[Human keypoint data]
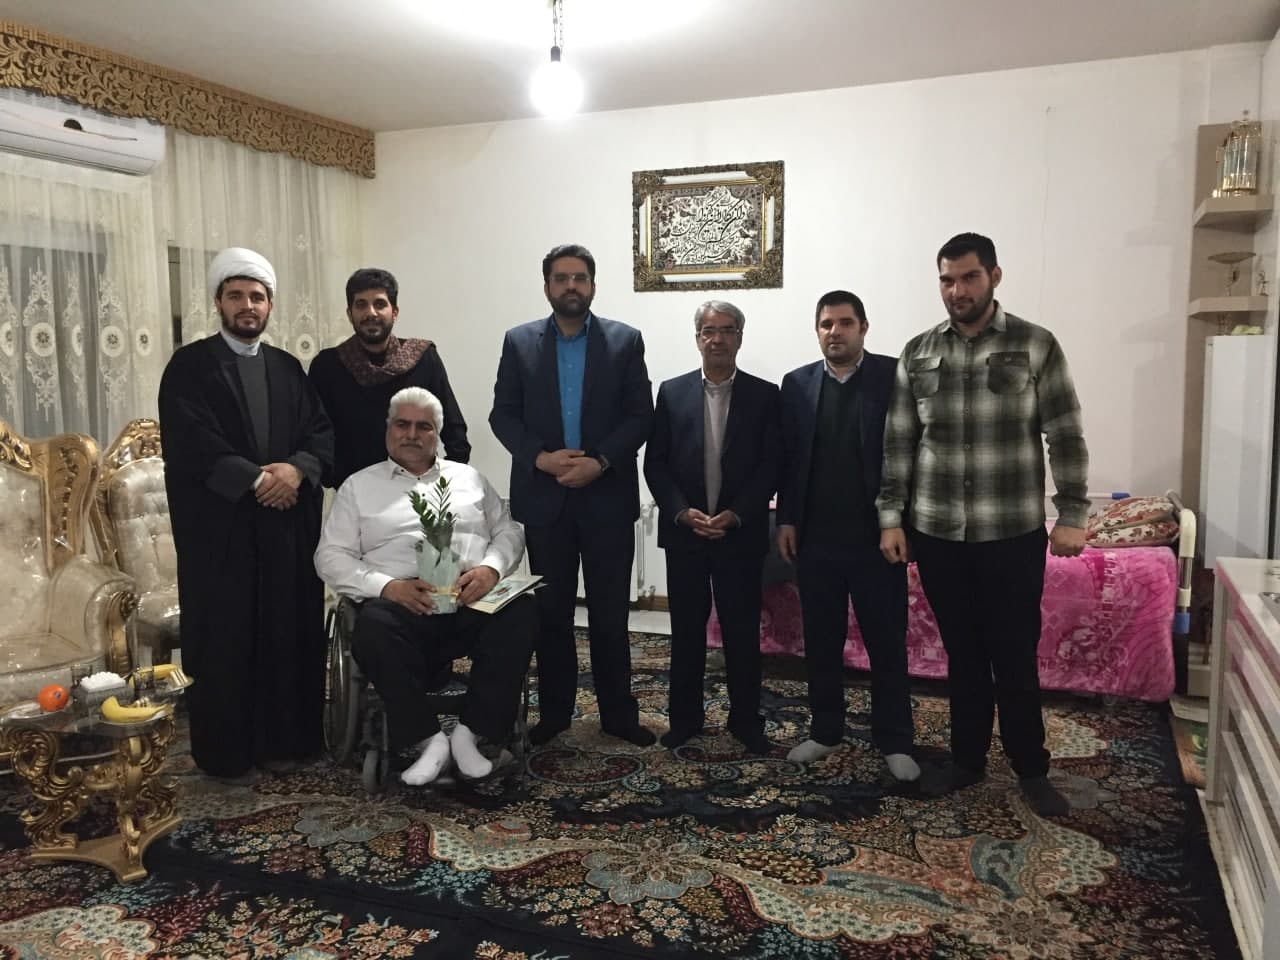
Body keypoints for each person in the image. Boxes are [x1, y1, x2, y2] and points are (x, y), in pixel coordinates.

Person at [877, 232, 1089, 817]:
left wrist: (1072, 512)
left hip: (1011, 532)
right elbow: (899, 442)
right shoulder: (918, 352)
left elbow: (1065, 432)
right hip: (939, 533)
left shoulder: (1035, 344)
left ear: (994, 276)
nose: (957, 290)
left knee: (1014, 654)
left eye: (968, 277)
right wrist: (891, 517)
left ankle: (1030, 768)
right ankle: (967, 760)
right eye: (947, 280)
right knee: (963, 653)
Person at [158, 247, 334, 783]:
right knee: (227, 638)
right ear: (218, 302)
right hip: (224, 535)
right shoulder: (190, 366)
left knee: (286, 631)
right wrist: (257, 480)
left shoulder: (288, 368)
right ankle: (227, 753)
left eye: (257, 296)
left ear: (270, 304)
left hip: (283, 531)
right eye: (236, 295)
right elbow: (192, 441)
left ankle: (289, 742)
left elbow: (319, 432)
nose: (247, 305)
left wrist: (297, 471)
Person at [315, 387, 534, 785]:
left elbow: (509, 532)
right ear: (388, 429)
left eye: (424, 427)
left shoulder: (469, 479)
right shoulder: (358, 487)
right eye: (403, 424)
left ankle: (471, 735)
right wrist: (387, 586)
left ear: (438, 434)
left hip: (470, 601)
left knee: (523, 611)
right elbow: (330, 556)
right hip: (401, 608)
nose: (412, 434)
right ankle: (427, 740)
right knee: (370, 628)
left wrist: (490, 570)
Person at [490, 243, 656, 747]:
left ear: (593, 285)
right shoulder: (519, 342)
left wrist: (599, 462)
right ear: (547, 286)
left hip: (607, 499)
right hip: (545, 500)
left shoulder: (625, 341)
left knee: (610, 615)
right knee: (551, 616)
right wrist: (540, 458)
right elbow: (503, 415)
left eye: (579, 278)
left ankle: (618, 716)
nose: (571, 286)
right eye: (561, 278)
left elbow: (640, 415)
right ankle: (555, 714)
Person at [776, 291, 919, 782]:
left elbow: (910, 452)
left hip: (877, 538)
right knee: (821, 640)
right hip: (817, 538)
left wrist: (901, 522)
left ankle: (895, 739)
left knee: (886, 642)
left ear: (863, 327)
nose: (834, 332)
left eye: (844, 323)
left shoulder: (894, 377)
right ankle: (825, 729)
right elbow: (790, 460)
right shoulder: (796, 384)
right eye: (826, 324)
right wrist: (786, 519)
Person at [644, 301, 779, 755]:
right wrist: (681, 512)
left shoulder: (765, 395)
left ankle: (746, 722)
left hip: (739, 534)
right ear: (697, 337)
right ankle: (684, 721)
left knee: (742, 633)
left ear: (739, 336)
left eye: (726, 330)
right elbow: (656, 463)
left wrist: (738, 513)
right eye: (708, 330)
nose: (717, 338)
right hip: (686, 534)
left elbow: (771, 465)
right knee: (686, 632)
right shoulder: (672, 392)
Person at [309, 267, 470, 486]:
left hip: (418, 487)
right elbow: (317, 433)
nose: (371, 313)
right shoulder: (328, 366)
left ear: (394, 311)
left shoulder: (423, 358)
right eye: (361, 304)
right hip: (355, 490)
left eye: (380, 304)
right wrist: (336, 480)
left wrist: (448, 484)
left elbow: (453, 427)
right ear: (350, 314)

--

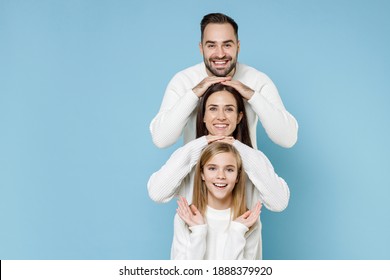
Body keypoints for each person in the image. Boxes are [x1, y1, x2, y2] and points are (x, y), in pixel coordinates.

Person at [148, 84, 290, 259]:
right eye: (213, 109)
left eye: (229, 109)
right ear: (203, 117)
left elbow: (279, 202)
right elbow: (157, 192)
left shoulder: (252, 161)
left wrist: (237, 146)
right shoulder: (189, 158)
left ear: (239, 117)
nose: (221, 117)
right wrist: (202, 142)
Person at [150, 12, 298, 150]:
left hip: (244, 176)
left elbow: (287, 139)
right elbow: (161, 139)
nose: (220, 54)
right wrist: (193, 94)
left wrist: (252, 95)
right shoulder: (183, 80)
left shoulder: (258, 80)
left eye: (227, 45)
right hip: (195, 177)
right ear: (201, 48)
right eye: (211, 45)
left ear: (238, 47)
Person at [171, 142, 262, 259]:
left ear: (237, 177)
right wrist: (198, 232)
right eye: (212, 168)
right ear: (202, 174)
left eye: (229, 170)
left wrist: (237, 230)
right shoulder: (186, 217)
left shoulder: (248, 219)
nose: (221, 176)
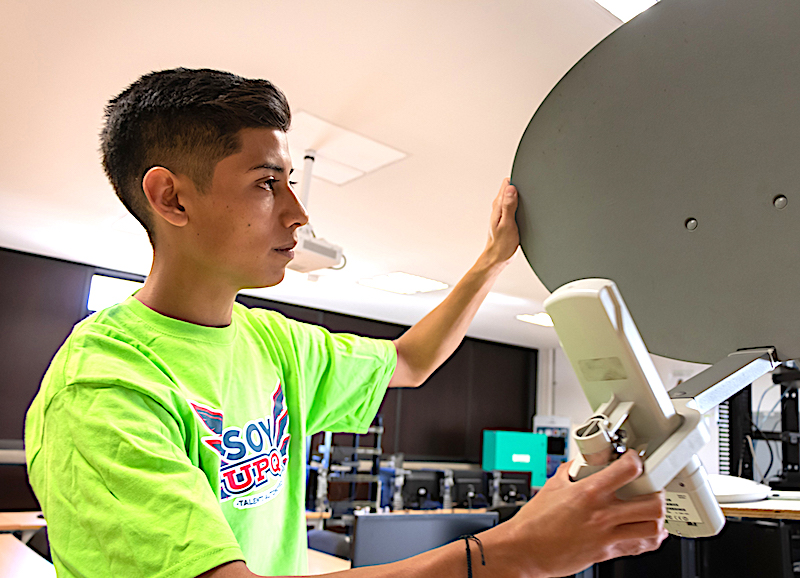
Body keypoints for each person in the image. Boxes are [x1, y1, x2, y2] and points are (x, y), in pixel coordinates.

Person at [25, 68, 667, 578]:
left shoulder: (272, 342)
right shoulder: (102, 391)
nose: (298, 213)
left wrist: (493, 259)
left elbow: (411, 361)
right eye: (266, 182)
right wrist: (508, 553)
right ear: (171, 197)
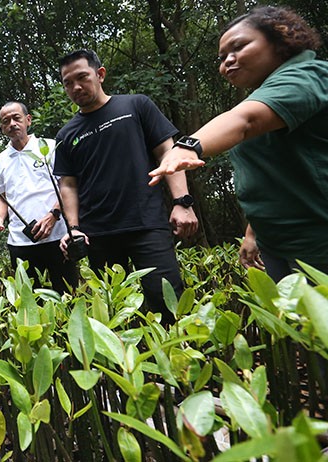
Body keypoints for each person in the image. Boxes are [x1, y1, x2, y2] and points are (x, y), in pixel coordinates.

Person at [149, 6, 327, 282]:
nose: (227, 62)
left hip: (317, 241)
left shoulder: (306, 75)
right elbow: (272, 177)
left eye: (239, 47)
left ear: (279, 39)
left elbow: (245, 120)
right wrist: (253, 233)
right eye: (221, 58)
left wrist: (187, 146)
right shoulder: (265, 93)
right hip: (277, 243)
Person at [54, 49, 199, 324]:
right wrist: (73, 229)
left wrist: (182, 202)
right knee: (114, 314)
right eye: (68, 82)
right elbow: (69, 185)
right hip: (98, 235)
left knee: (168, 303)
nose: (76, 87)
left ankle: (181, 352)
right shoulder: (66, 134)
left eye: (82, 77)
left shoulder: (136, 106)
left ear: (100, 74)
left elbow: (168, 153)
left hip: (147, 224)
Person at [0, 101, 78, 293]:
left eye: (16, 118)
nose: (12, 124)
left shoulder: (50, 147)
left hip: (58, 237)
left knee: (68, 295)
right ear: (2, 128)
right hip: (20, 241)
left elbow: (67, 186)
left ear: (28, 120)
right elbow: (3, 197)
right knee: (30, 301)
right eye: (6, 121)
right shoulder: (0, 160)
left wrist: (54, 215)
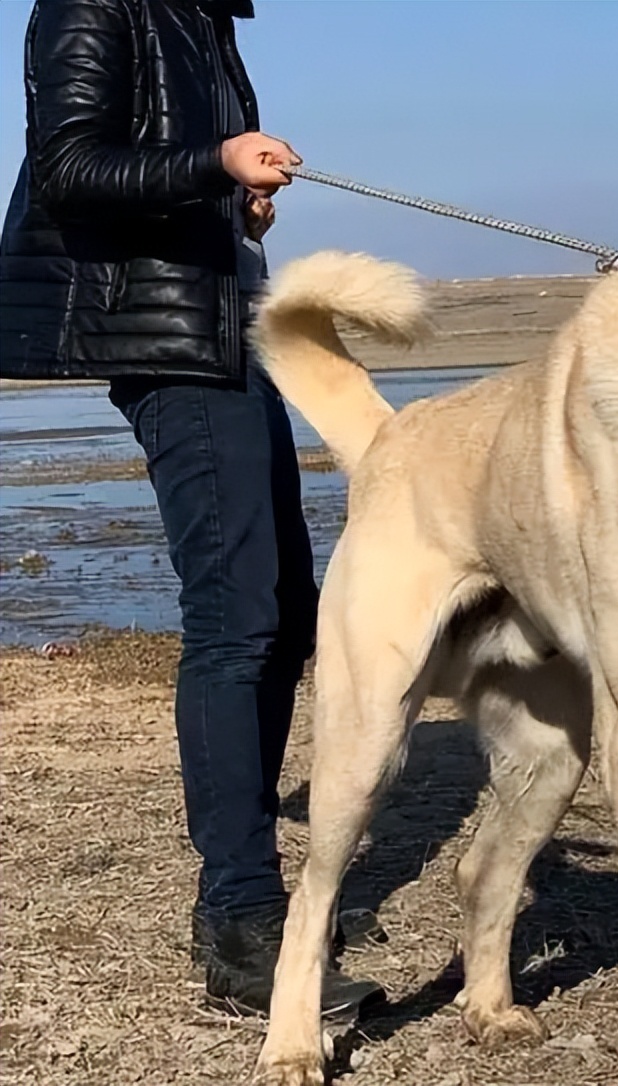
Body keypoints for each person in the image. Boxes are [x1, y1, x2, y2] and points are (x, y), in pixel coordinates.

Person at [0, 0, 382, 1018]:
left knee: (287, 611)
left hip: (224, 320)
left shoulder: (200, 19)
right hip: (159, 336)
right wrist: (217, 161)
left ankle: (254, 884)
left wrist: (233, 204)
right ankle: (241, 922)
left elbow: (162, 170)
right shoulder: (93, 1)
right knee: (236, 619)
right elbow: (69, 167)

_Aim of the task:_ Look back at the data above. Transcribe exactly the lines starting at the line that contains "left shoulder: (625, 341)" and ending at the line that contains "right ankle: (555, 714)".

_Task result:_
left shoulder: (625, 341)
left knee: (610, 615)
right knee: (551, 616)
right wrist: (540, 458)
right elbow: (503, 415)
left eye: (579, 278)
left ankle: (618, 716)
nose: (571, 286)
right eye: (561, 278)
left elbow: (640, 415)
right ankle: (555, 714)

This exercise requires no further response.